February 12, 2009

the evolution of man

Happy birthday, Darwin.

comments

  1. Cindy Scroggins on February 12th, 2009 at 10:37 am

    A new Gallup poll found that only 39% of Americans say they “believe in the theory of evolution.”

    I think I need to go back to the donut shop.

  2. Lucy Foley on February 12th, 2009 at 10:41 am

    Well in a similar poll, also gallup I believe, only 50% of Britons believed in evolution.

  3. Cindy Scroggins on February 12th, 2009 at 10:47 am

    I find the whole concept of believing in the theory of evolution astonishing. Do people believe in gravity? Do people believe in germs? The way people approach scientific theory–as if it’s all “just a matter of opinion”–boggles my mind.

  4. Deron Bauman on February 12th, 2009 at 10:54 am

    you have a self-perpetuating system based on the submergence of mind. he’s a man of faith. none of his evidence points to reality, but he perseveres.

  5. Cooper Renner on February 12th, 2009 at 11:29 am

    Happy birthday, Lincoln, too! Amazing to think of those two men sharing a birthday. 200 years for them both!

  6. Mike Dresser on February 12th, 2009 at 11:31 am

    It’s all a matter of semantics; the map is not the territory. “Do you believe in evolution” now means to those 39 percent “would you like to take this opportunity to deny the Holy Bible”. I would like to think very few of those people are pulling their kids out of biology class, demanding textbook re-writes. It’s frustrating…double-think like that is either how bad things start, or how they peter out.

  7. Mike Dresser on February 12th, 2009 at 11:31 am

    Er, the other 60-odd percent, that is. Still.

  8. John Buaas on February 13th, 2009 at 8:03 am

    I don’t have a link to this, but yesterday (I think it was), there was a story on NPR about a coalition of pastors, several thousand in number, who on Sunday will preach sermons about the compatibility between, generally speaking, Science and Religion. Evolution Sunday, it’s being called. One fellow interviewed for the story and who will be delivering one such sermon is a Southern Baptist pastor in Maryland.

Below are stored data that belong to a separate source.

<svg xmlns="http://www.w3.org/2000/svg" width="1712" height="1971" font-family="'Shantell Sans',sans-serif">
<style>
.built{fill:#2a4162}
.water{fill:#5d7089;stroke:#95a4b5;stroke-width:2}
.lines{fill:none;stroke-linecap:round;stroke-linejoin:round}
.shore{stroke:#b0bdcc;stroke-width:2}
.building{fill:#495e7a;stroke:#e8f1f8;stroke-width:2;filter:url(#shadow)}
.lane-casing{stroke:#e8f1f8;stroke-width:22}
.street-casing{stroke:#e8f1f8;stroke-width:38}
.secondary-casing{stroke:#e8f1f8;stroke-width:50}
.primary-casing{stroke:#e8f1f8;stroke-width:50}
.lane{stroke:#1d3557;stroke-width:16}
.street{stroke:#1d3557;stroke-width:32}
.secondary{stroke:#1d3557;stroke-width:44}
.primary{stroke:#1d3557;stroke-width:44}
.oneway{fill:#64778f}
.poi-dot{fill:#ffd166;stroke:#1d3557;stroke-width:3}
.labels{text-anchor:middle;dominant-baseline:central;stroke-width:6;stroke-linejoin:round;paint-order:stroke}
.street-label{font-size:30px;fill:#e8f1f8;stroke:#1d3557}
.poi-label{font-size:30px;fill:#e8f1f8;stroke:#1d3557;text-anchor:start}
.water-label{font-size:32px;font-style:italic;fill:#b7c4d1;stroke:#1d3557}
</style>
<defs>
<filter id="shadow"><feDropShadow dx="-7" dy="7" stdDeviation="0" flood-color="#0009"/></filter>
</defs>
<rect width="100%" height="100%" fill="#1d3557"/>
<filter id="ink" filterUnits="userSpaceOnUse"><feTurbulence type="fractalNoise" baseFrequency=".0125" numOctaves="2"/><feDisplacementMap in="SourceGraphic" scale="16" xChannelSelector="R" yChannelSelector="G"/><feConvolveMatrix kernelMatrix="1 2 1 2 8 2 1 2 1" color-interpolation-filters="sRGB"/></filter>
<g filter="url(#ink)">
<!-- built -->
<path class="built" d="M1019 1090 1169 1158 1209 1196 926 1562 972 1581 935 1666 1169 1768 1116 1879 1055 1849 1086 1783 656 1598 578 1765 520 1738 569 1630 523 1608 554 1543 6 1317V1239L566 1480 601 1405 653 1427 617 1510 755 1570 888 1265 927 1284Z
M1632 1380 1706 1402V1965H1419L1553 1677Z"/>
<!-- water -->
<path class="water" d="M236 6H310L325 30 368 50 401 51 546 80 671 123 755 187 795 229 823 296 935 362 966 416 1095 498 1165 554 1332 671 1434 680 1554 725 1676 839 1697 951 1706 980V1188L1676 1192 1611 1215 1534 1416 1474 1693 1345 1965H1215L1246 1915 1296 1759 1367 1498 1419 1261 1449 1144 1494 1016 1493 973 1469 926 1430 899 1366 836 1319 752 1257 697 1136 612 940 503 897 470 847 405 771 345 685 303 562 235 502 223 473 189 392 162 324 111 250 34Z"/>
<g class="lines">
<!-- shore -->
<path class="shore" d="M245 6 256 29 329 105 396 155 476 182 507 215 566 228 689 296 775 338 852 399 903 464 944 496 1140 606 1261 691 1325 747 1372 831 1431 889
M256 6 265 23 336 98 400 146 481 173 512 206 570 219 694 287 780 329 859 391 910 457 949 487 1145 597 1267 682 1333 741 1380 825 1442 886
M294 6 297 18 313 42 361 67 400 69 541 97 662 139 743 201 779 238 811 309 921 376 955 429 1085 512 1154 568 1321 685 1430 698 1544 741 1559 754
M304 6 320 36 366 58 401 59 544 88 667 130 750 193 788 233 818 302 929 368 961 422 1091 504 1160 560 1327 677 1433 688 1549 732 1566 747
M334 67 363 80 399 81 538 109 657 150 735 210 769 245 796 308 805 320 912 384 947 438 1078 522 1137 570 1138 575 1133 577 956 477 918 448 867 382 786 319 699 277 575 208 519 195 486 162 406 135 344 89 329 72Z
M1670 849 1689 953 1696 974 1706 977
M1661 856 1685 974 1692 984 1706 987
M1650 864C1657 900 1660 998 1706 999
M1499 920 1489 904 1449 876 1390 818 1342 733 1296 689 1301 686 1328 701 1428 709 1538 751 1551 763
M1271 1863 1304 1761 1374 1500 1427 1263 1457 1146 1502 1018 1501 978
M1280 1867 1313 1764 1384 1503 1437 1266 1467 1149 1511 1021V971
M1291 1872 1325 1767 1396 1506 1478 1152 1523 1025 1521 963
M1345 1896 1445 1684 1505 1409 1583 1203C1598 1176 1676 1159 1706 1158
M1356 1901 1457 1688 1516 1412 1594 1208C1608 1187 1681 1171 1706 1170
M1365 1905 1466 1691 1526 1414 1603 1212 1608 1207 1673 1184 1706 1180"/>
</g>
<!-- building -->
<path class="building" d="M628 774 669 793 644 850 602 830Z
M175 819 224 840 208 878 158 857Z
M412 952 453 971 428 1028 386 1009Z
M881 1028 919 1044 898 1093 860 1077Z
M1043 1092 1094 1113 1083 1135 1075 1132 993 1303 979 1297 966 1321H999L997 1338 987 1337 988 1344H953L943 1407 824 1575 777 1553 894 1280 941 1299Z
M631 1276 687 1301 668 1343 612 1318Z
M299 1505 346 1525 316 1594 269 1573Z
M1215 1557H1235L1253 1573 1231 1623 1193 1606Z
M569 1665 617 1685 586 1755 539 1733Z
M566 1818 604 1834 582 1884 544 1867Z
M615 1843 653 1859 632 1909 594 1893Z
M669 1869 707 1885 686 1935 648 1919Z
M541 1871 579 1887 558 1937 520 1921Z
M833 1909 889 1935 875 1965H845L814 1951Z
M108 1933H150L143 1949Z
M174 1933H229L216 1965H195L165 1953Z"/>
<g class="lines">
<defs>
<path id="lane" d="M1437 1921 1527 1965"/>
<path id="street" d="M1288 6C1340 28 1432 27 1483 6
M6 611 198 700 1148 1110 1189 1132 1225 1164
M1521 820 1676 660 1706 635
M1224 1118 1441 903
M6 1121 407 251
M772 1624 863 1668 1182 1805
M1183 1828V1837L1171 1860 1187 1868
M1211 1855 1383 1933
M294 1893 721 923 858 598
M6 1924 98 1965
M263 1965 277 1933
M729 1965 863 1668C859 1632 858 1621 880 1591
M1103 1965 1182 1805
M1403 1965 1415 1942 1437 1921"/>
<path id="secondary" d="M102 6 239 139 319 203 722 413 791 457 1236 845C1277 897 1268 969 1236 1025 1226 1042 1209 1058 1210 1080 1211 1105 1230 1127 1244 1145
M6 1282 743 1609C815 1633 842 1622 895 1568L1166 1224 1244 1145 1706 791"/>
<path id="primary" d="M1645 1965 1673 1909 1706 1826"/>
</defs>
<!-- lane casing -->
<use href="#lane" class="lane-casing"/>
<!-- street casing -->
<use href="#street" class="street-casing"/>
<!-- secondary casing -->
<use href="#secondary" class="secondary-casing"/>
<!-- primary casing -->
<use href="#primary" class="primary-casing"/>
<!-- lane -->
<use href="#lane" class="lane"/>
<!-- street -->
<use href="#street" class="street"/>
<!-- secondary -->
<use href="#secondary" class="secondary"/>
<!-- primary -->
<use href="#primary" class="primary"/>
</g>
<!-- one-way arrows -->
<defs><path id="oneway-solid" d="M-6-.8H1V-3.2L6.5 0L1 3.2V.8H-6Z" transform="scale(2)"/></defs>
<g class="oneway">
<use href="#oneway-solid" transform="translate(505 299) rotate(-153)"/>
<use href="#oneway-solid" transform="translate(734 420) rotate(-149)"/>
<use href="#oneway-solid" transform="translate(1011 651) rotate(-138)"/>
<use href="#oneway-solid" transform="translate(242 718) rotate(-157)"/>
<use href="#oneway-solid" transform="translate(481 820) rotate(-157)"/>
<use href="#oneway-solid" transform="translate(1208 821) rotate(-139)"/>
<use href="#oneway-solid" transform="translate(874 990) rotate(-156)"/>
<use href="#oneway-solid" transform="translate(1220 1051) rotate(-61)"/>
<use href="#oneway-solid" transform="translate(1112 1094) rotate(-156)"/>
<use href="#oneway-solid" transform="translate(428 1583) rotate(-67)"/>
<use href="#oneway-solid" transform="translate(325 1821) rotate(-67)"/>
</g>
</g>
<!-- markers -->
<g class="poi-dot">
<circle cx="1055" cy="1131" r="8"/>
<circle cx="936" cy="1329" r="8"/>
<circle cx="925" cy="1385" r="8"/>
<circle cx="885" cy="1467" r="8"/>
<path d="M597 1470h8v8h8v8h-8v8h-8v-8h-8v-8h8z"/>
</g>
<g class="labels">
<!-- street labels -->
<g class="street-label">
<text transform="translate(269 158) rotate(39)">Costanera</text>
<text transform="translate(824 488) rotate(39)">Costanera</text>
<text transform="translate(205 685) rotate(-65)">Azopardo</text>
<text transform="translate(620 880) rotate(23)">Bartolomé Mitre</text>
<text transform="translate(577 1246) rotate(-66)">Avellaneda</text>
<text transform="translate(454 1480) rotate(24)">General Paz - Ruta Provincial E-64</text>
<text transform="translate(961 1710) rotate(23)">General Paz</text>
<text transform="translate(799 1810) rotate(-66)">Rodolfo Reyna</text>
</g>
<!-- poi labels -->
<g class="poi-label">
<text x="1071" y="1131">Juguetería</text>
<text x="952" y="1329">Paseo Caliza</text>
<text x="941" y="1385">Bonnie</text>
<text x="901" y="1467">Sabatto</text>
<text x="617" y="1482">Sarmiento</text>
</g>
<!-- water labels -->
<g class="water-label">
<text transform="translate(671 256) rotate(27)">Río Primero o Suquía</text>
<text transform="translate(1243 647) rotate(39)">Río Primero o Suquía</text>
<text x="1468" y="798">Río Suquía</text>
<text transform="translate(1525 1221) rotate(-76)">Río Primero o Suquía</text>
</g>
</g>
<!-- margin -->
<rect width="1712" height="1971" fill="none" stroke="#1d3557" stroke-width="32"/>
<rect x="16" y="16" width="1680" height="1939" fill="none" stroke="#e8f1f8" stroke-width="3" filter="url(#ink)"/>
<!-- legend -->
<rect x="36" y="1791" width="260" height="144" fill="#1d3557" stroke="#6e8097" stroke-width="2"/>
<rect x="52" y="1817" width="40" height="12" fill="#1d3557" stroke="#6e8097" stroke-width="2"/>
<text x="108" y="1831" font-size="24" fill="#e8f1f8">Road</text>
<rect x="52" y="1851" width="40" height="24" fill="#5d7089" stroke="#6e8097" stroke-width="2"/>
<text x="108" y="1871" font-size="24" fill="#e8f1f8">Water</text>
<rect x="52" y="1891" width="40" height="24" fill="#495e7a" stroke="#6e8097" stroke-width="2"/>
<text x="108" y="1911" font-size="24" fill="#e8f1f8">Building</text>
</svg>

    In that same survey, by the way, it reveals two things that should be heartening: 1) The more education a person has, the more likely s/he will “believe” in evolution; 2) younger people are more likely to “believe.” I think it’s important to remember when looking at stuff like this that even among scientists there isn’t instant acceptance of ideas now taken for granted: plate tectonics is now the broadly-accepted theory that it is basically because its naysayers have all died off. Wide acceptance of truths comes as much (maybe more?) via simple attrition as through persuasion–which, by the way, is how Richard Dawkins describes how memes (the propagation of ideas) work.

    I have no problem reconciling Darwinism with my faith. Those who see those as mutually exclusive and yet cannot acknowledge the broad correspondence in the sequence of events (I’m not speaking of mechanisms or scales of time here) described in Genesis and by evolutionary theory are, frankly, having some troubles with the basics of reading comprehension, no matter how they think of either the Bible or science. But it’s just as important for advocates of science to be clear that evolution is properly called a theory for a reason: while the general principles of evolution are not at issue among the vast majority of scientists, the particulars of its mechanisms are still very much at issue. Even so, the latter fact in no way invalidates the former fact. We still lack The One True Equation that accounts for all of gravity’s manifestations in the cosmos, but gravity itself is no less a fact for all that.